▶ **What needs to be done**: Any image found in the entries is to be skipped; the rest is returned word for word.

========================================

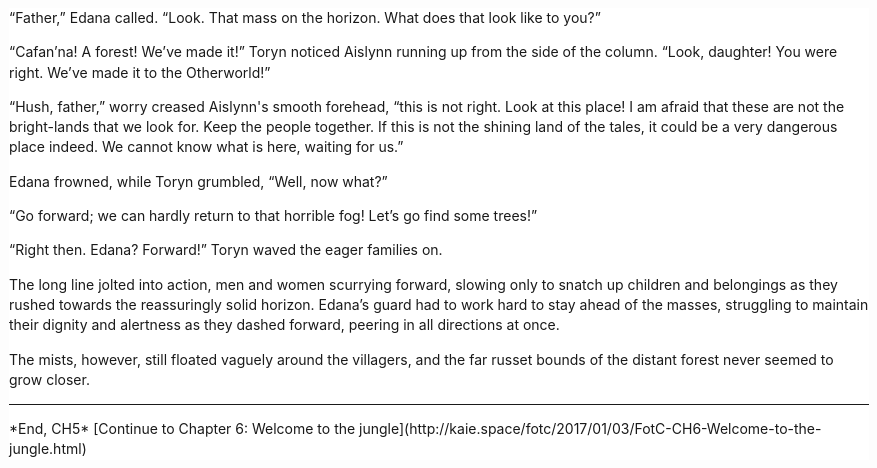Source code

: “Father,” Edana called. “Look. That mass on the horizon. What does that look like to you?”

“Cafan’na! A forest! We’ve made it!” Toryn noticed Aislynn running up from the side of the column. “Look, daughter! You were right. We’ve made it to the Otherworld!”

“Hush, father,” worry creased Aislynn's smooth forehead, “this is not right. Look at this place! I am afraid that these are not the bright-lands that we look for. Keep the people together. If this is not the shining land of the tales, it could be a very dangerous place indeed. We cannot know what is here, waiting for us.”

Edana frowned, while Toryn grumbled, “Well, now what?”

“Go forward; we can hardly return to that horrible fog! Let’s go find some trees!”

“Right then. Edana? Forward!” Toryn waved the eager families on.

The long line jolted into action, men and women scurrying forward, slowing only to snatch up children and belongings as they rushed towards the reassuringly solid horizon. Edana’s guard had to work hard to stay ahead of the masses, struggling to maintain their dignity and alertness as they dashed forward, peering in all directions at once.

The mists, however, still floated vaguely around the villagers, and the far russet bounds of the distant forest never seemed to grow closer.


<hr>
*End, CH5* 
[Continue to Chapter 6: Welcome to the jungle](http://kaie.space/fotc/2017/01/03/FotC-CH6-Welcome-to-the-jungle.html)
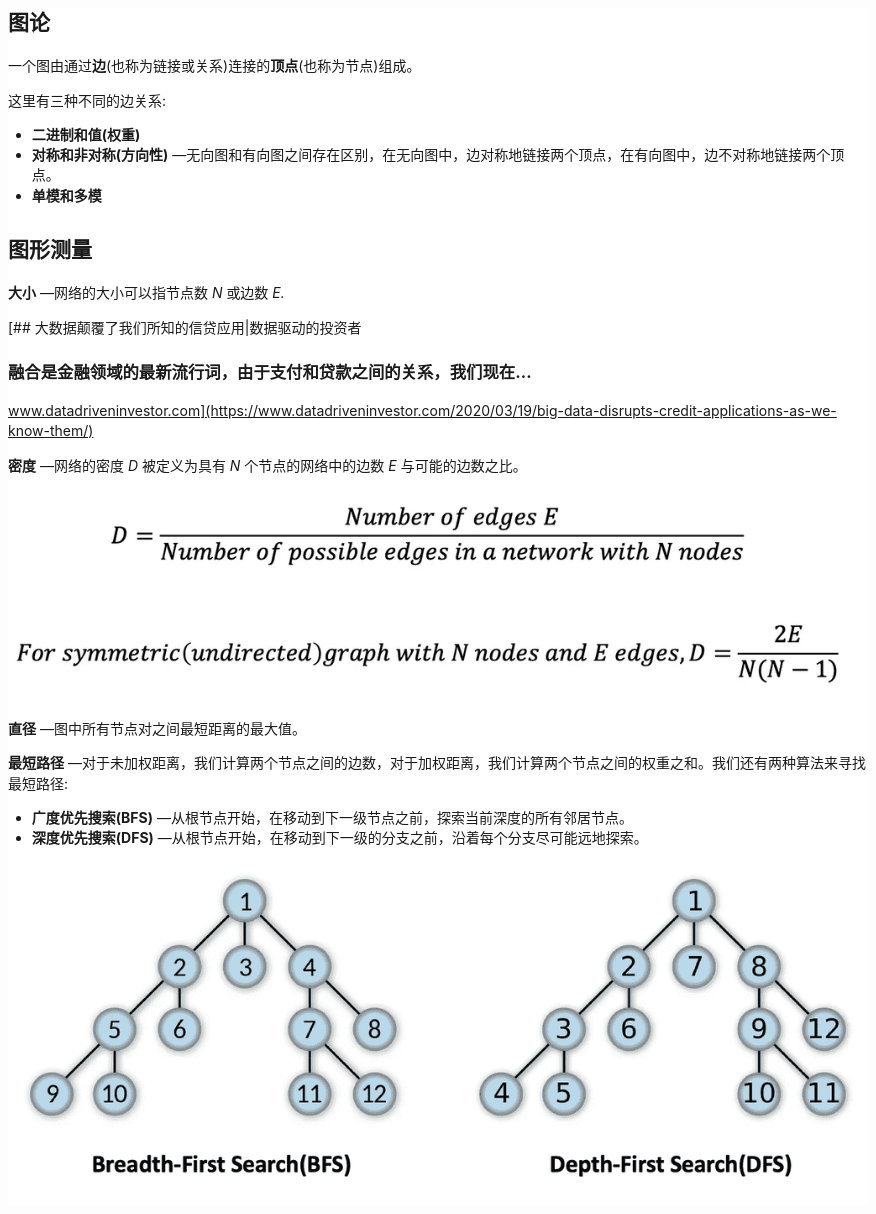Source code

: ## 图论

一个图由通过**边**(也称为链接或关系)连接的**顶点**(也称为节点)组成。

这里有三种不同的边关系:

*   **二进制和值(权重)**
*   **对称和非对称(方向性)** —无向图和有向图之间存在区别，在无向图中，边对称地链接两个顶点，在有向图中，边不对称地链接两个顶点。
*   **单模和多模**

## 图形测量

**大小** —网络的大小可以指节点数 *N* 或边数 *E.*

[](https://www.datadriveninvestor.com/2020/03/19/big-data-disrupts-credit-applications-as-we-know-them/) [## 大数据颠覆了我们所知的信贷应用|数据驱动的投资者

### 融合是金融领域的最新流行词，由于支付和贷款之间的关系，我们现在…

www.datadriveninvestor.com](https://www.datadriveninvestor.com/2020/03/19/big-data-disrupts-credit-applications-as-we-know-them/) 

**密度** —网络的密度 *D* 被定义为具有 *N* 个节点的网络中的边数 *E* 与可能的边数之比。

![](img/bbd2f76142344d90284b97cae19e2e98.png)

**直径** —图中所有节点对之间最短距离的最大值。

**最短路径** —对于未加权距离，我们计算两个节点之间的边数，对于加权距离，我们计算两个节点之间的权重之和。我们还有两种算法来寻找最短路径:

*   **广度优先搜索(BFS)** —从根节点开始，在移动到下一级节点之前，探索当前深度的所有邻居节点。
*   **深度优先搜索(DFS)** —从根节点开始，在移动到下一级的分支之前，沿着每个分支尽可能远地探索。

![](img/20c0858add7091637149eeca2ccb7ec7.png)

========================================

▶ **Exercise result**:
Source code

: “Father,” Edana called. “Look. That mass on the horizon. What does that look like to you?”

“Cafan’na! A forest! We’ve made it!” Toryn noticed Aislynn running up from the side of the column. “Look, daughter! You were right. We’ve made it to the Otherworld!”

“Hush, father,” worry creased Aislynn's smooth forehead, “this is not right. Look at this place! I am afraid that these are not the bright-lands that we look for. Keep the people together. If this is not the shining land of the tales, it could be a very dangerous place indeed. We cannot know what is here, waiting for us.”

Edana frowned, while Toryn grumbled, “Well, now what?”

“Go forward; we can hardly return to that horrible fog! Let’s go find some trees!”

“Right then. Edana? Forward!” Toryn waved the eager families on.

The long line jolted into action, men and women scurrying forward, slowing only to snatch up children and belongings as they rushed towards the reassuringly solid horizon. Edana’s guard had to work hard to stay ahead of the masses, struggling to maintain their dignity and alertness as they dashed forward, peering in all directions at once.

The mists, however, still floated vaguely around the villagers, and the far russet bounds of the distant forest never seemed to grow closer.


<hr>
*End, CH5* 
[Continue to Chapter 6: Welcome to the jungle](http://kaie.space/fotc/2017/01/03/FotC-CH6-Welcome-to-the-jungle.html)
Source code

: ## 图论

一个图由通过**边**(也称为链接或关系)连接的**顶点**(也称为节点)组成。

这里有三种不同的边关系:

*   **二进制和值(权重)**
*   **对称和非对称(方向性)** —无向图和有向图之间存在区别，在无向图中，边对称地链接两个顶点，在有向图中，边不对称地链接两个顶点。
*   **单模和多模**

## 图形测量

**大小** —网络的大小可以指节点数 *N* 或边数 *E.*

[](https://www.datadriveninvestor.com/2020/03/19/big-data-disrupts-credit-applications-as-we-know-them/) [## 大数据颠覆了我们所知的信贷应用|数据驱动的投资者

### 融合是金融领域的最新流行词，由于支付和贷款之间的关系，我们现在…

www.datadriveninvestor.com](https://www.datadriveninvestor.com/2020/03/19/big-data-disrupts-credit-applications-as-we-know-them/) 

**密度** —网络的密度 *D* 被定义为具有 *N* 个节点的网络中的边数 *E* 与可能的边数之比。

![](img/bbd2f76142344d90284b97cae19e2e98.png)

**直径** —图中所有节点对之间最短距离的最大值。

**最短路径** —对于未加权距离，我们计算两个节点之间的边数，对于加权距离，我们计算两个节点之间的权重之和。我们还有两种算法来寻找最短路径:

*   **广度优先搜索(BFS)** —从根节点开始，在移动到下一级节点之前，探索当前深度的所有邻居节点。
*   **深度优先搜索(DFS)** —从根节点开始，在移动到下一级的分支之前，沿着每个分支尽可能远地探索。

![](img/20c0858add7091637149eeca2ccb7ec7.png)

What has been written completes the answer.